Eleonora Francesca Cordovani, direttrice della compagnia teatrale spiega bene che se non si passa all’azione, nulla potrà cambiare davvero. “Ho iniziato a lavorare a questo progetto dieci anni fa quando vivevo ancora in Italia. L’idea nasce dai Monologhi della vagina di Eve Ensler alle cui produzioni ho partecipato sia negli Stati Uniti che in Italia. Ho pensato che sarebbe stato interessante fare una cosa simile in Italia, un paese in cui si uccidono le donne in numero maggiore rispetto agli altri Paesi. Ho fatto ricerche su figure femminili realmente esistite che si sono opposte alla violenza e al patriarcato per mettere in scena le loro storie non solo sui palchi delle città italiane ma anche qui negli Stati Uniti; il patriarcato rimane la causa fondamentale delle violenze degli uomini sulle donne non solo italiane“.
Al centro di tutto c’è la potenza della narrazione, che trasforma il palcoscenico in un luogo di consapevolezza e cambiamento. Tutto l’impianto tecnico e scenico è stato costruito al fine di dare esattamente questa sensazione; e allora assumono un significato profondo la scelta dei vestiti bianchi delle attrici, la scenografia essenziale e minimalista e una colonna sonora che nella voce di Carmen Marsico ripercorre storie di donne vittime di violenza ma che hanno avuto il coraggio di reagire e di rifarsi un progetto di vita. Tra queste c’è Franca Viola, la prima donna italiana a rifiutare pubblicamente il matrimonio riparatore.

Ogni parola e ogni nota portano con sé il peso di secoli di lotta e sacrificio. I monologhi in scena restano fedeli al testo originale: “Le uniche modifiche riguardano gli atti del processo ad Artemisia Gentileschi e Gostanza da Libbiano”, precisa Cordovani, “e questo per renderli più contemporanei ed accessibili ad un pubblico moderno. Molti passi avanti sono stati fatti e molti diritti conquistati, eppure è sconcertante leggere testimonianze di donne che appartengono a periodi storici così lontani tra loro e scoprire che le dinamiche di controllo e sopraffazione sopravvivono ancora oggi”.
Con un linguaggio diretto e senza filtri, le quattro attrici affrontano le realtà crude e spietate delle esperienze femminili nel corso dei secoli. “Sono monologhi intensi, ben tre raccontano la violenza in modo molto esplicito, a questi abbiamo affiancato uno più leggero tratto dal libro corale Le Beatrici di Benni, dove, con amara ironia, otto donne rivelano le brutture della nostra società”.
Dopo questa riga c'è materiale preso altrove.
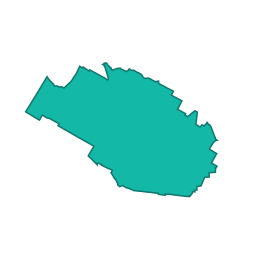 outline of General Enrique Estrada, Zacatecas, Mexico, rotated 28°
{"feature_id": "50627088B25057749099085", "entity_name": "General Enrique Estrada", "entity_type": "district", "adm_level": 2, "iso_a3": "MEX", "parent_name": "Mexico", "parent_adm1": "Zacatecas", "projection": "albers", "projection_center": [-102.806, 23.015], "detail": "fine", "context": "isolated", "style": "filled", "palette": "teal", "viewbox_px": 256, "rotation_deg": 28, "n_neighbors": 0, "source": "geoboundaries", "source_scale": "gbopen_adm2", "svg_char_len": 5201}
<svg xmlns="http://www.w3.org/2000/svg" viewBox="0 0 256 256"><g transform="rotate(28 128 128)"><path d="M199.6,87.4L198.4,86.8L198.1,87.0L197.7,87.2L195.2,85.9L195.1,87.2L195.0,87.8L194.4,90.2L194.4,90.4L193.1,90.4L191.7,90.5L191.3,93.3L191.2,93.3L190.2,93.2L189.0,93.2L188.5,93.1L186.2,92.9L184.4,88.1L181.7,81.4L181.4,81.4L179.0,81.3L176.4,87.5L175.4,89.9L172.1,89.9L172.1,88.3L163.0,88.2L163.0,86.6L163.0,84.7L162.9,82.7L162.9,78.7L158.2,78.7L156.4,78.7L154.4,78.7L152.5,78.7L150.8,78.7L150.9,77.0L150.9,74.2L150.3,74.2L146.0,74.3L139.8,74.3L135.8,74.3L134.0,74.3L133.1,72.3L132.4,72.5L132.1,72.8L131.4,73.6L130.0,74.3L127.8,74.3L125.2,74.2L122.7,74.3L121.6,75.0L120.9,75.5L119.3,76.2L118.0,76.3L114.4,74.3L113.9,74.5L113.4,74.5L113.2,74.5L112.6,74.3L111.8,74.3L111.3,74.2L110.6,74.7L109.5,74.5L105.9,74.3L104.7,75.1L103.8,75.4L102.7,75.5L102.1,75.5L101.9,75.2L101.4,75.2L101.2,76.0L101.0,77.4L100.6,77.9L100.3,78.3L100.2,78.7L100.1,79.0L99.2,78.9L98.1,78.9L96.9,79.1L95.7,79.1L94.2,79.2L93.0,78.8L91.9,79.7L91.1,79.9L89.9,81.2L88.9,82.2L88.2,83.1L87.9,83.6L87.3,84.0L87.1,84.4L86.3,84.0L85.7,83.8L85.2,83.4L84.9,83.0L84.7,83.0L84.4,82.7L83.6,83.1L83.2,82.7L82.7,82.3L81.6,82.3L80.9,82.1L80.6,81.9L80.3,81.9L80.0,81.8L79.5,81.1L79.0,81.0L78.5,80.9L78.3,80.8L78.0,80.9L77.7,81.1L77.5,81.3L77.3,81.6L77.2,82.0L76.6,82.0L76.4,82.8L76.2,83.2L75.9,83.7L77.2,83.6L77.4,83.9L77.8,83.9L77.9,84.4L78.2,84.4L79.8,85.8L84.4,90.4L87.6,93.8L87.5,94.8L87.4,95.2L86.9,95.2L86.3,95.1L85.4,95.0L83.7,94.8L82.4,94.8L71.2,94.7L66.8,94.6L66.7,96.0L63.7,95.7L59.7,95.2L59.5,96.5L56.4,96.1L56.5,96.6L56.5,96.8L56.5,97.3L56.5,97.7L56.5,98.4L56.5,99.2L56.6,99.4L56.6,100.0L56.6,100.4L56.6,100.8L56.7,101.7L56.7,102.2L56.7,102.7L56.7,103.3L56.8,104.7L56.6,105.2L56.6,106.1L56.5,106.8L56.4,107.6L56.3,108.7L56.2,109.7L56.2,110.6L56.1,111.3L56.0,112.2L55.9,113.2L55.7,114.0L55.5,114.7L55.2,115.5L54.8,116.8L54.4,117.9L53.8,119.6L53.5,120.6L52.7,122.9L51.9,122.9L51.6,122.9L51.4,122.9L51.3,122.7L51.1,122.8L50.8,122.9L50.6,122.8L50.3,122.7L50.0,122.7L49.9,122.9L49.7,122.9L49.5,123.1L49.2,123.5L48.8,124.0L48.5,124.0L47.7,124.1L47.3,124.1L46.9,124.0L46.7,124.1L46.4,124.1L46.2,124.1L45.8,124.3L45.5,124.3L45.2,124.4L44.9,124.5L44.7,124.7L44.4,125.0L44.1,125.1L43.9,125.3L43.7,125.3L43.5,125.5L43.2,125.4L42.9,125.2L42.7,125.1L42.4,124.9L42.3,124.7L42.0,124.7L41.8,124.5L41.6,124.4L41.4,124.3L41.4,124.1L41.0,124.1L40.9,124.0L40.6,123.9L40.3,124.0L39.9,123.8L39.6,123.7L39.4,123.7L39.1,123.5L38.9,123.5L38.8,123.4L38.6,123.3L38.4,123.1L37.9,123.1L37.4,123.0L36.6,122.8L36.2,122.5L35.9,122.5L35.6,122.5L35.5,122.4L35.4,122.4L35.2,122.2L34.8,122.1L34.6,122.0L34.3,121.8L34.1,121.7L33.7,121.5L33.6,121.3L33.3,121.2L32.5,120.7L32.3,122.4L32.3,124.6L32.2,125.4L31.9,130.4L31.5,140.1L31.4,140.2L31.3,142.4L31.0,146.3L30.9,148.9L30.8,149.5L30.6,153.0L30.0,161.7L34.4,162.0L35.7,162.1L37.2,162.2L38.2,162.3L38.6,162.3L46.1,162.6L46.3,156.8L46.3,156.7L47.8,156.9L48.9,157.0L49.2,157.0L51.1,157.2L51.5,157.2L53.4,156.7L54.7,156.4L55.1,156.4L58.2,156.5L58.4,156.5L60.0,156.5L60.3,156.5L61.7,156.6L61.9,156.6L62.9,156.6L65.2,156.6L65.1,158.8L82.3,159.4L85.3,159.5L85.7,159.5L87.1,159.6L92.7,159.7L96.1,159.8L106.3,160.0L106.4,161.9L106.3,163.6L106.1,168.6L106.0,171.3L113.6,173.5L114.5,173.8L117.9,174.9L117.3,174.1L117.4,173.5L118.2,173.2L118.3,173.3L119.4,172.9L120.7,172.8L121.9,172.6L121.9,173.2L124.0,173.3L124.5,173.3L125.2,173.2L126.8,173.1L129.1,173.0L129.9,173.0L130.1,172.8L130.8,172.8L131.9,172.8L132.7,172.7L134.0,172.6L134.1,172.9L134.1,173.6L134.1,174.5L134.0,175.5L138.2,177.8L138.2,178.0L139.5,178.7L140.2,178.7L140.2,179.1L140.6,179.2L141.4,179.2L142.2,180.0L143.4,180.9L144.6,181.7L145.2,182.0L145.3,182.4L145.6,182.9L146.2,183.4L147.4,183.5L148.3,183.7L150.0,181.4L151.6,181.5L152.7,181.5L153.5,181.6L154.9,181.6L155.5,181.1L156.3,181.0L157.4,180.9L158.8,180.9L159.2,180.9L159.4,180.9L159.8,180.7L161.4,180.6L162.3,180.5L162.9,180.5L163.4,180.1L163.6,180.0L164.2,179.8L164.6,179.7L164.8,179.5L165.3,179.4L165.6,179.3L166.0,179.2L166.8,178.8L168.5,178.1L168.9,177.9L169.1,177.8L169.9,177.5L170.5,177.3L173.7,176.1L177.4,174.5L177.5,174.5L179.2,173.9L180.3,173.5L182.4,172.7L182.7,172.6L183.9,172.1L184.4,171.8L185.4,171.4L186.0,172.3L188.9,171.2L189.0,171.2L192.0,170.1L192.2,169.9L192.6,169.7L192.0,168.7L192.5,168.5L195.6,167.2L196.3,166.9L197.0,166.6L197.5,166.3L198.5,166.0L199.5,165.7L201.6,164.9L204.4,163.8L207.5,162.6L211.8,160.9L212.2,160.7L212.3,160.5L212.9,160.2L213.8,159.8L214.0,160.0L214.6,159.7L215.4,155.2L214.8,153.9L217.1,153.0L216.2,151.4L218.0,150.4L217.2,149.0L216.2,147.2L219.7,144.9L219.2,140.4L218.9,135.4L222.7,133.2L220.6,129.4L226.0,126.1L224.0,122.2L224.5,122.1L224.5,119.9L224.4,119.9L218.1,119.7L218.2,117.8L218.2,117.6L218.2,112.9L218.3,112.2L218.3,109.0L215.7,108.8L210.1,108.6L209.8,108.4L209.8,106.9L209.9,104.4L210.1,101.7L210.2,100.5L210.8,99.4L210.9,98.9L211.0,98.5L211.1,98.1L212.1,97.2L212.4,97.0L210.6,96.6L210.3,96.5L210.1,96.3L209.8,96.0L209.7,95.7L209.4,95.4L209.1,95.2L208.7,95.0L208.2,94.6L207.2,93.7L206.5,93.1L205.9,92.6L203.7,90.5L203.2,90.1L202.2,89.5L201.5,88.8L200.9,88.1L200.7,87.9L200.1,87.7L199.6,87.4Z" fill="#14b8a6" stroke="#0f766e" stroke-width="1.5"/></g></svg>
In un mondo che spesso dimentica o minimizza il contributo delle donne alla storia, Io mi canto da sola è un promemoria che le voci delle donne non possono essere ignorate o silenziate, e che ogni storia, anche la più oscura, merita di essere raccontata e ascoltata. “Alcune di queste toccano le esperienze personali delle stesse attrici. Per loro è stata una sfida manifestare fisicamente ed emotivamente i drammi rappresentati in scena.A conferma che tutte le donne hanno vissuto nel corso della loro vita almeno un episodio di violenza o molestia maschile. E che ognuna di noi mette in atto le strategie più varie per sentirsi sicura tra le vie della propria città. Ad esempio, quello che dovrebbe essere un diritto, tornare a casa liberamente e in sicurezza – nei fatti non lo è”.
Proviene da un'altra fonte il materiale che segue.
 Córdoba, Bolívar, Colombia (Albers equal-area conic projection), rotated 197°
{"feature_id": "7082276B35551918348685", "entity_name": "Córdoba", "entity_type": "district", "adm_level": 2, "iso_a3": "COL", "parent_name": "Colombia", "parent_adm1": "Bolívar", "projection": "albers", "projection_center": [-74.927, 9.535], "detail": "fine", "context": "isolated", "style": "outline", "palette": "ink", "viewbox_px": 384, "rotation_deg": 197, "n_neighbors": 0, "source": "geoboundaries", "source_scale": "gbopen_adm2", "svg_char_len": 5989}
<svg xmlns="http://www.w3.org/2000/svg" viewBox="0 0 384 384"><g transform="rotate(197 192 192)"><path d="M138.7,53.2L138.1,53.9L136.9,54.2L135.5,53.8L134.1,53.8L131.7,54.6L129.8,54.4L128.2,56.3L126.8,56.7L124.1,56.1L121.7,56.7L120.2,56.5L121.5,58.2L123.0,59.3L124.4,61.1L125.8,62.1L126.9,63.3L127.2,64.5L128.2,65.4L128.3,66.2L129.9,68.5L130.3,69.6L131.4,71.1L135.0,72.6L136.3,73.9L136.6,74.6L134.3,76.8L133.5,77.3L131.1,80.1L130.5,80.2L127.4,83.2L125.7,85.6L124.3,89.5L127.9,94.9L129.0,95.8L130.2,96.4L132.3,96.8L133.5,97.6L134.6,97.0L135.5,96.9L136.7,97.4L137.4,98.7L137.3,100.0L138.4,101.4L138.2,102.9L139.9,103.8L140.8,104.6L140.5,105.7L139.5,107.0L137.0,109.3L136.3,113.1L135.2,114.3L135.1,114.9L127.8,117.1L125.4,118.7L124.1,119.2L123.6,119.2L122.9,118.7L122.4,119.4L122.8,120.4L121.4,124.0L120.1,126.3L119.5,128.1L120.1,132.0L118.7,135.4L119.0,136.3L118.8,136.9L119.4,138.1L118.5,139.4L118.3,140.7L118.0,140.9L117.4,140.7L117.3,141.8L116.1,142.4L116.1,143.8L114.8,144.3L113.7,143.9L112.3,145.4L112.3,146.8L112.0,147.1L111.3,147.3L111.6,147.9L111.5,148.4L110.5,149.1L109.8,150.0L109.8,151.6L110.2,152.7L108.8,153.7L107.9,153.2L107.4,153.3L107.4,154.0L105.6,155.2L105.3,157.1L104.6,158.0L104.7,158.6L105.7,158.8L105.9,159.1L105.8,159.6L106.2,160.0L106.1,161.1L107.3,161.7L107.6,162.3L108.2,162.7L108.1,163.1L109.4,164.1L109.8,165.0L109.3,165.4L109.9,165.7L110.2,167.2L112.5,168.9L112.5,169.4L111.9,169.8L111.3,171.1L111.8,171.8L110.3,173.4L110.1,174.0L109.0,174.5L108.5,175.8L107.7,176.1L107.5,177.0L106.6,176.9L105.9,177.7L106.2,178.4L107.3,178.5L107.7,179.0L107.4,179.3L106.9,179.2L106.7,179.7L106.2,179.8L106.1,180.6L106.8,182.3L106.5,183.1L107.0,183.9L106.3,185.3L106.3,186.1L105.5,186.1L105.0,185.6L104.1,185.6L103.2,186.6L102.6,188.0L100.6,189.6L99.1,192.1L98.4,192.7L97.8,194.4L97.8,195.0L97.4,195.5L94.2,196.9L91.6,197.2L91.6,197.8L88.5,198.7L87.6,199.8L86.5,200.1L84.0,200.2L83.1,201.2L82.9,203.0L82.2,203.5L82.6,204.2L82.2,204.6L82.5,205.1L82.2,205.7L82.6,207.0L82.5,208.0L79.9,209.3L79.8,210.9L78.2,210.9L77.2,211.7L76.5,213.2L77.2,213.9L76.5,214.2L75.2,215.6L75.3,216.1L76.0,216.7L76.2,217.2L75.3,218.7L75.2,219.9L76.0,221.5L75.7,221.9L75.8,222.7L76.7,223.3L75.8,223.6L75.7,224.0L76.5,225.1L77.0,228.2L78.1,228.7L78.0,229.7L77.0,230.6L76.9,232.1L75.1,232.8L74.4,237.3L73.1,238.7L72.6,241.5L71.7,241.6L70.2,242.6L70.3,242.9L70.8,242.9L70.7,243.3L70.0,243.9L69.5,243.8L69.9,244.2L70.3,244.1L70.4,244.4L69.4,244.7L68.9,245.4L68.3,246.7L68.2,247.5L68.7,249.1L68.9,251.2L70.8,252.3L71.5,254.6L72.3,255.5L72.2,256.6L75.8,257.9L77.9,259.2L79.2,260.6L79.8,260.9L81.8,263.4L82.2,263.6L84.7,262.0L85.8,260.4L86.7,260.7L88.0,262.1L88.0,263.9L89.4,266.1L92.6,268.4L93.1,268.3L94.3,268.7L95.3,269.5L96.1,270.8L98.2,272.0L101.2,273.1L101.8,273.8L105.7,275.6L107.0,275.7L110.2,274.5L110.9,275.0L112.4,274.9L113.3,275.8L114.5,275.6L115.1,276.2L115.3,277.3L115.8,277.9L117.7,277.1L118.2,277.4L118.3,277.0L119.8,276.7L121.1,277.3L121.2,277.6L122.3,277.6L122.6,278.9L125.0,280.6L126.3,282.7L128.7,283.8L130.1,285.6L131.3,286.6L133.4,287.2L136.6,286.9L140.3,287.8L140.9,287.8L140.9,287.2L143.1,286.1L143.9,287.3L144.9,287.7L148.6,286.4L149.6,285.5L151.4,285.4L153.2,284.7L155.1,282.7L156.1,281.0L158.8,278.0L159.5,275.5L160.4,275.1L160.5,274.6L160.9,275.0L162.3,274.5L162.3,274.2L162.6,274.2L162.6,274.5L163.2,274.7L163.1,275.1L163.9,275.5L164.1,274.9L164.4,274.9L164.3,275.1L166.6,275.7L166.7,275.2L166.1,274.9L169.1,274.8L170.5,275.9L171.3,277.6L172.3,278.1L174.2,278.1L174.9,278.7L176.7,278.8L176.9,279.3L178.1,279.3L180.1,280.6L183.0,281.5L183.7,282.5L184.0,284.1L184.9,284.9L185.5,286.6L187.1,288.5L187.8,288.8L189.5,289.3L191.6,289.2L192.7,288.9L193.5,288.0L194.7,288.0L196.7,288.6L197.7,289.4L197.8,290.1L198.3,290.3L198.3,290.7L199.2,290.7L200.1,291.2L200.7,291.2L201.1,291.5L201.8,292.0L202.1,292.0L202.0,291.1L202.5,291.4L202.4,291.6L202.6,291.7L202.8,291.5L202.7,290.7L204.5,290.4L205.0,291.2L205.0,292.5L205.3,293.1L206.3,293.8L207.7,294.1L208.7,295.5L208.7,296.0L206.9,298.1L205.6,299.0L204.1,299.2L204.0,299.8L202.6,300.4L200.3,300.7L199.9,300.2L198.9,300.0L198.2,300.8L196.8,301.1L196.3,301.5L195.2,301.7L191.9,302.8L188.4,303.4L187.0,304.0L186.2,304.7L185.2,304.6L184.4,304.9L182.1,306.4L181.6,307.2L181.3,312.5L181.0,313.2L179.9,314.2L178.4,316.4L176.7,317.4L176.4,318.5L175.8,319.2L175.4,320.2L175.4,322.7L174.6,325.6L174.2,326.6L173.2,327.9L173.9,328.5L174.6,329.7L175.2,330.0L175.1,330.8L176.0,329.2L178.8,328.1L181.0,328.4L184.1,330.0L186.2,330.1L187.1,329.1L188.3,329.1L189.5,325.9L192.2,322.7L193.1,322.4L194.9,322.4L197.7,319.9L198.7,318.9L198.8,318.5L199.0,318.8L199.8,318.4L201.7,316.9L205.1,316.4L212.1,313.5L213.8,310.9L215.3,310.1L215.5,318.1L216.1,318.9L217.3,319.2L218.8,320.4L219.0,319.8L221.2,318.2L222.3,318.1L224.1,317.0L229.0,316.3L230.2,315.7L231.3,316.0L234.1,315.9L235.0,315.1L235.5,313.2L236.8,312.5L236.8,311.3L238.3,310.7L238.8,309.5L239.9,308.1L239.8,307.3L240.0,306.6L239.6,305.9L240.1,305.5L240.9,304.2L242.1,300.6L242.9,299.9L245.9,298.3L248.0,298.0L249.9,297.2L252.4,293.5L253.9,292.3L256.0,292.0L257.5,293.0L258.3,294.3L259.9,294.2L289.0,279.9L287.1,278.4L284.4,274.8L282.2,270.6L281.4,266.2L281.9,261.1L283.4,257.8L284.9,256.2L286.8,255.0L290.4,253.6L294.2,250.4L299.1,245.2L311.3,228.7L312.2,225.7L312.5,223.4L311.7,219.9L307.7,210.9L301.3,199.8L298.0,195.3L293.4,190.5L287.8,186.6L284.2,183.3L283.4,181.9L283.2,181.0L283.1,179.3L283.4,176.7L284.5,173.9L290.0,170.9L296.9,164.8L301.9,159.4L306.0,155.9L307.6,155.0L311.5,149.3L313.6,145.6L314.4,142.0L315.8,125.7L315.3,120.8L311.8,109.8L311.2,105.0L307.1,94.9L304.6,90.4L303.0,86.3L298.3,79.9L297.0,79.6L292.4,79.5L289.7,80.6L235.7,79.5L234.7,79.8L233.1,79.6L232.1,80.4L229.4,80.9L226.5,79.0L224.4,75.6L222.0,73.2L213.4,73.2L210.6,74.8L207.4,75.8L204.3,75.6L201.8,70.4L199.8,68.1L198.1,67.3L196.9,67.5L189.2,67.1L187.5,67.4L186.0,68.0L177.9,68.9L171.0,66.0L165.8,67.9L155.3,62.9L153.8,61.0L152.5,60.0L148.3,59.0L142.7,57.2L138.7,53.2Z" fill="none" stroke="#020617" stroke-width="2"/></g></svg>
Il pubblico è silenzioso, scosso. È inevitabile. “Non è semplice portare in scena una tematica così delicata, soprattutto quando la platea è quella delle scuole”, commenta Cordovani. “A volte il pubblico, sia donne che uomini, si sente offeso o lascia la sala prima della fine. È la dimostrazione che il teatro può e deve diventare occasione per provare a smuovere le coscienze. Lo scopo è ricordare le sofferenze delle donne, ma anche evidenziarne lo spirito combattivo e la capacità di reagire alle avversità della vita”.